◆ Exercise data:
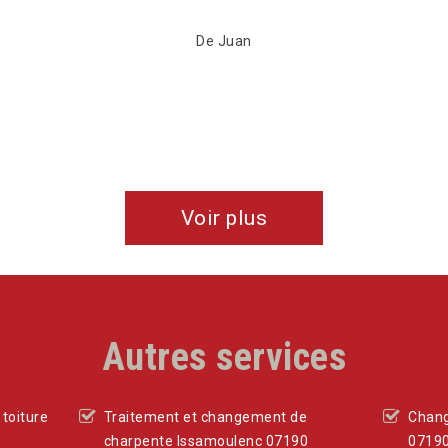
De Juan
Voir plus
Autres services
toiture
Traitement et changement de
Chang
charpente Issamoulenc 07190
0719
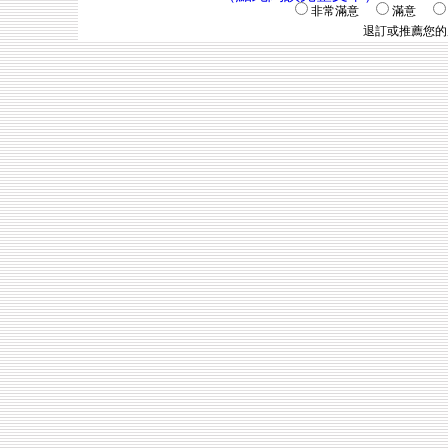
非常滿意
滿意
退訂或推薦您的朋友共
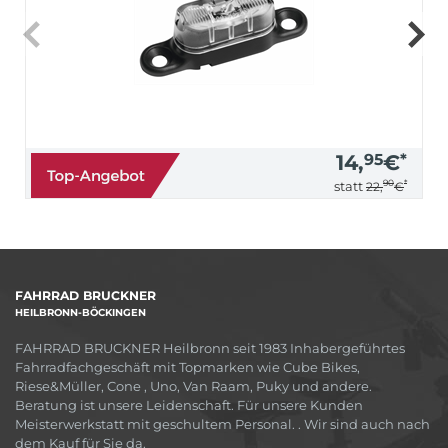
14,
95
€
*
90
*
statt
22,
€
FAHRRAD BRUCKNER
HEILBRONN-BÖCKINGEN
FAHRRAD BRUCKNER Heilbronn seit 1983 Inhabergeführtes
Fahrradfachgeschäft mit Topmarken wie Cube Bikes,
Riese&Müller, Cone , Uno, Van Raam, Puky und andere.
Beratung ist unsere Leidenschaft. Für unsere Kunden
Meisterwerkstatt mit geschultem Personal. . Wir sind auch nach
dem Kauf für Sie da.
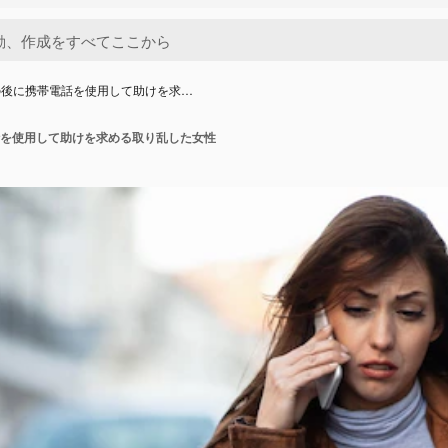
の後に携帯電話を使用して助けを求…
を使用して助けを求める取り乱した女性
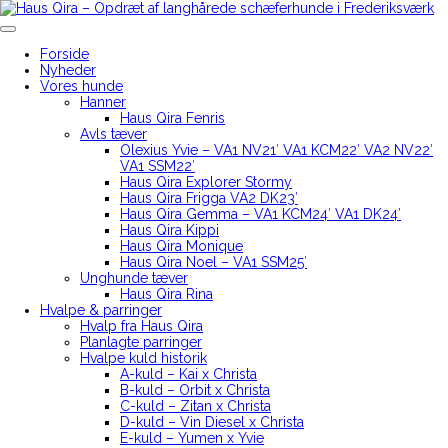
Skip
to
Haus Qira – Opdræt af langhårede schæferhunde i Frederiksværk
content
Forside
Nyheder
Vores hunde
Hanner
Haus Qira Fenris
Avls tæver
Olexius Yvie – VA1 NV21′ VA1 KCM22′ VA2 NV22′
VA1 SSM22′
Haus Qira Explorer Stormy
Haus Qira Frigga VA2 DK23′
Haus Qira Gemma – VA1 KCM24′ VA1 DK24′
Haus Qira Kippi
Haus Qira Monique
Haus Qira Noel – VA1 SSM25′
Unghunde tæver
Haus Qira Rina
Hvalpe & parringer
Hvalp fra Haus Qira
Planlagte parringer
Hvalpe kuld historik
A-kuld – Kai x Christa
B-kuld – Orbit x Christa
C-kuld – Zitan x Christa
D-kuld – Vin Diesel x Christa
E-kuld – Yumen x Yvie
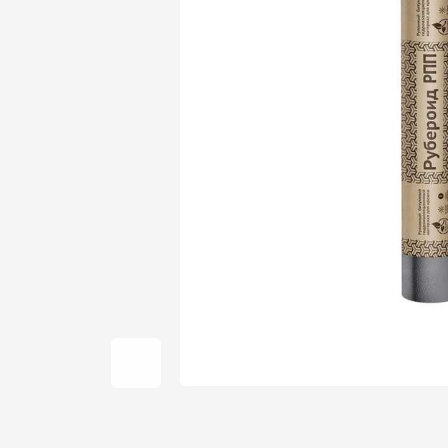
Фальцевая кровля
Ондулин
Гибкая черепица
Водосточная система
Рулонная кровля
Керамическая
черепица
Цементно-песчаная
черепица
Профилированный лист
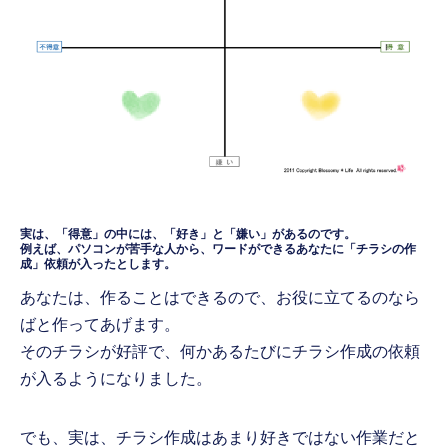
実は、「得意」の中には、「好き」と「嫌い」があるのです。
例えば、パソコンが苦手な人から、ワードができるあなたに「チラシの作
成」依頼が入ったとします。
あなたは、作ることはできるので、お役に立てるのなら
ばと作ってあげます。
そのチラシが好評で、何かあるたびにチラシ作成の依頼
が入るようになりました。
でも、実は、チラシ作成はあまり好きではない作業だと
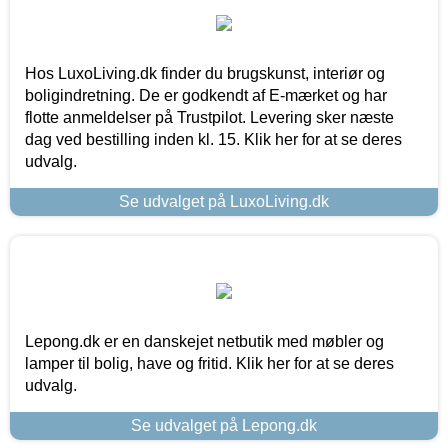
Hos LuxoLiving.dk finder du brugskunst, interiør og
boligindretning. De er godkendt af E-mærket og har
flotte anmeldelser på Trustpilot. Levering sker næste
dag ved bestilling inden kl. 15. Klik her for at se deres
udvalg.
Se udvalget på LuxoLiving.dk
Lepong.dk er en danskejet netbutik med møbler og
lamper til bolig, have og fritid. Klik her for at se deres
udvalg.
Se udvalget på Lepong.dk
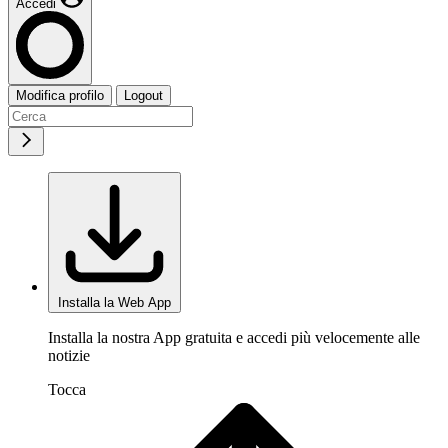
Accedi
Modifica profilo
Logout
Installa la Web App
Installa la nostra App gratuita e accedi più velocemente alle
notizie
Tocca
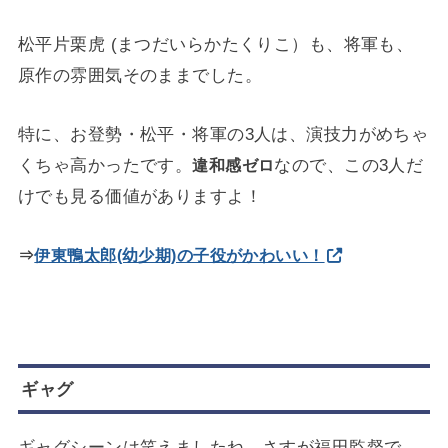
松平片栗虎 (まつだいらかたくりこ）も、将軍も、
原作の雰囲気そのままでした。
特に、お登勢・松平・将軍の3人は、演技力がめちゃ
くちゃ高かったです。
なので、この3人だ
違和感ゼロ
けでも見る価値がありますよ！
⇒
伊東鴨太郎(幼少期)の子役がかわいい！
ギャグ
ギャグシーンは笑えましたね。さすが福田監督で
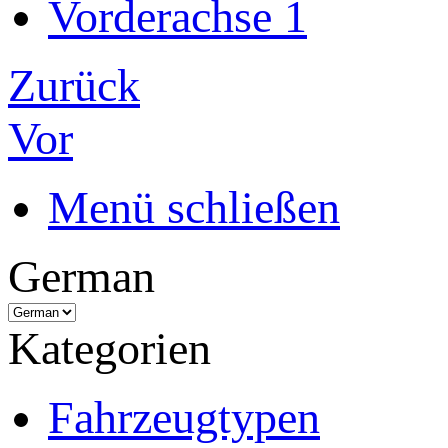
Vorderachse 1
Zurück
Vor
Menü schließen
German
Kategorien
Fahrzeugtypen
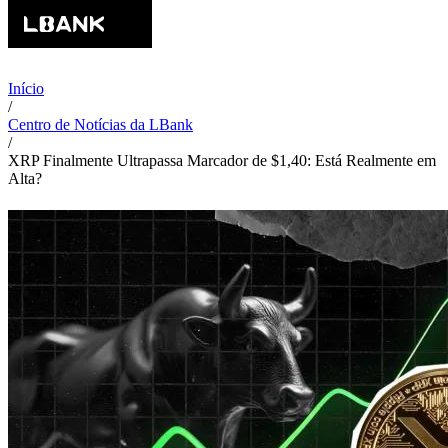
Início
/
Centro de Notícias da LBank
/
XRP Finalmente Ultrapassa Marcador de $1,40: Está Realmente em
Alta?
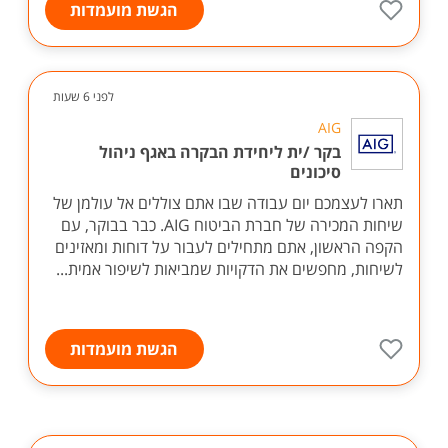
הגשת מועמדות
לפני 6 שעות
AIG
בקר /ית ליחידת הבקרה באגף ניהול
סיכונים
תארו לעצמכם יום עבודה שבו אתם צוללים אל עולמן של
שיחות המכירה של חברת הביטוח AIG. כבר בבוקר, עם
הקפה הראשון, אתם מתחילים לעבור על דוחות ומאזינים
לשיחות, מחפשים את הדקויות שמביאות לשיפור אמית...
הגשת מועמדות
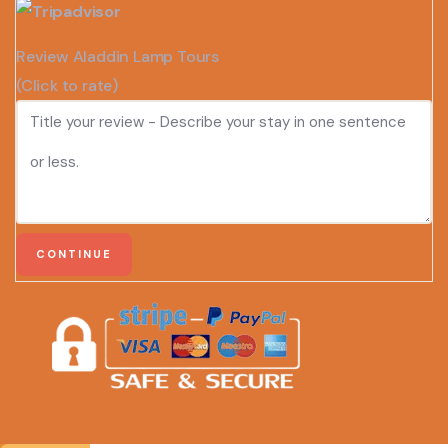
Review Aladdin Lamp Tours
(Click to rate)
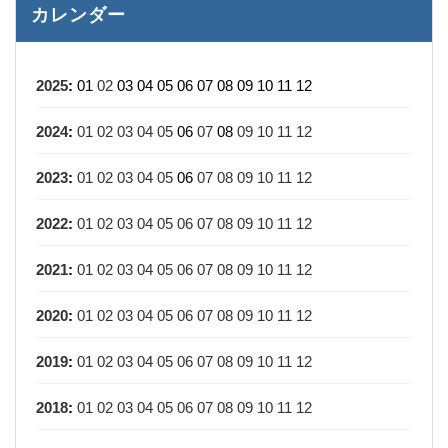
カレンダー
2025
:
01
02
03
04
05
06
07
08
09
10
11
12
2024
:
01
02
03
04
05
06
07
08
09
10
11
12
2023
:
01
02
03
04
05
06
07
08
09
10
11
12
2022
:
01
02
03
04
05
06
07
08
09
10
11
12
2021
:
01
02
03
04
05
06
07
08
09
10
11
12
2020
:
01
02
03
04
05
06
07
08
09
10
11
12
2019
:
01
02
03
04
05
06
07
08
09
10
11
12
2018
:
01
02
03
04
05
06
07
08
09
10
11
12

◆ Try it: Write the entries out again word for word. Omit all pictures from them.

◆ Expected answer:
De Juan
Voir plus
Autres services
toiture
Traitement et changement de
Chang
charpente Issamoulenc 07190
0719
非常滿意
滿意
退訂或推薦您的朋友共
14,
95
€
*
90
*
statt
22,
€
FAHRRAD BRUCKNER
HEILBRONN-BÖCKINGEN
FAHRRAD BRUCKNER Heilbronn seit 1983 Inhabergeführtes
Fahrradfachgeschäft mit Topmarken wie Cube Bikes,
Riese&Müller, Cone , Uno, Van Raam, Puky und andere.
Beratung ist unsere Leidenschaft. Für unsere Kunden
Meisterwerkstatt mit geschultem Personal. . Wir sind auch nach
dem Kauf für Sie da.
の後に携帯電話を使用して助けを求…
を使用して助けを求める取り乱した女性
Skip
to
Haus Qira – Opdræt af langhårede schæferhunde i Frederiksværk
content
Forside
Nyheder
Vores hunde
Hanner
Haus Qira Fenris
Avls tæver
Olexius Yvie – VA1 NV21′ VA1 KCM22′ VA2 NV22′
VA1 SSM22′
Haus Qira Explorer Stormy
Haus Qira Frigga VA2 DK23′
Haus Qira Gemma – VA1 KCM24′ VA1 DK24′
Haus Qira Kippi
Haus Qira Monique
Haus Qira Noel – VA1 SSM25′
Unghunde tæver
Haus Qira Rina
Hvalpe & parringer
Hvalp fra Haus Qira
Planlagte parringer
Hvalpe kuld historik
A-kuld – Kai x Christa
B-kuld – Orbit x Christa
C-kuld – Zitan x Christa
D-kuld – Vin Diesel x Christa
E-kuld – Yumen x Yvie
Фальцевая кровля
Ондулин
Гибкая черепица
Водосточная система
Рулонная кровля
Керамическая
черепица
Цементно-песчаная
черепица
Профилированный лист
実は、「得意」の中には、「好き」と「嫌い」があるのです。
例えば、パソコンが苦手な人から、ワードができるあなたに「チラシの作
成」依頼が入ったとします。
あなたは、作ることはできるので、お役に立てるのなら
ばと作ってあげます。
そのチラシが好評で、何かあるたびにチラシ作成の依頼
が入るようになりました。
でも、実は、チラシ作成はあまり好きではない作業だと
Hos LuxoLiving.dk finder du brugskunst, interiør og
boligindretning. De er godkendt af E-mærket og har
flotte anmeldelser på Trustpilot. Levering sker næste
dag ved bestilling inden kl. 15. Klik her for at se deres
udvalg.
Se udvalget på LuxoLiving.dk
Lepong.dk er en danskejet netbutik med møbler og
lamper til bolig, have og fritid. Klik her for at se deres
udvalg.
Se udvalget på Lepong.dk
Accedi
Modifica profilo
Logout
Installa la Web App
Installa la nostra App gratuita e accedi più velocemente alle
notizie
Tocca
松平片栗虎 (まつだいらかたくりこ）も、将軍も、
原作の雰囲気そのままでした。
特に、お登勢・松平・将軍の3人は、演技力がめちゃ
くちゃ高かったです。
なので、この3人だ
違和感ゼロ
けでも見る価値がありますよ！
⇒
伊東鴨太郎(幼少期)の子役がかわいい！
ギャグ
ギャグシーンは笑えましたね。さすが福田監督で
Vorderachse 1
Zurück
Vor
Menü schließen
German
Kategorien
Fahrzeugtypen
Início
/
Centro de Notícias da LBank
/
XRP Finalmente Ultrapassa Marcador de $1,40: Está Realmente em
Alta?
הגשת מועמדות
לפני 6 שעות
AIG
בקר /ית ליחידת הבקרה באגף ניהול
סיכונים
תארו לעצמכם יום עבודה שבו אתם צוללים אל עולמן של
שיחות המכירה של חברת הביטוח AIG. כבר בבוקר, עם
הקפה הראשון, אתם מתחילים לעבור על דוחות ומאזינים
לשיחות, מחפשים את הדקויות שמביאות לשיפור אמית...
הגשת מועמדות
Review Aladdin Lamp Tours
(Click to rate)
カレンダー
2025
:
01
02
03
04
05
06
07
08
09
10
11
12
2024
:
01
02
03
04
05
06
07
08
09
10
11
12
2023
:
01
02
03
04
05
06
07
08
09
10
11
12
2022
:
01
02
03
04
05
06
07
08
09
10
11
12
2021
:
01
02
03
04
05
06
07
08
09
10
11
12
2020
:
01
02
03
04
05
06
07
08
09
10
11
12
2019
:
01
02
03
04
05
06
07
08
09
10
11
12
2018
:
01
02
03
04
05
06
07
08
09
10
11
12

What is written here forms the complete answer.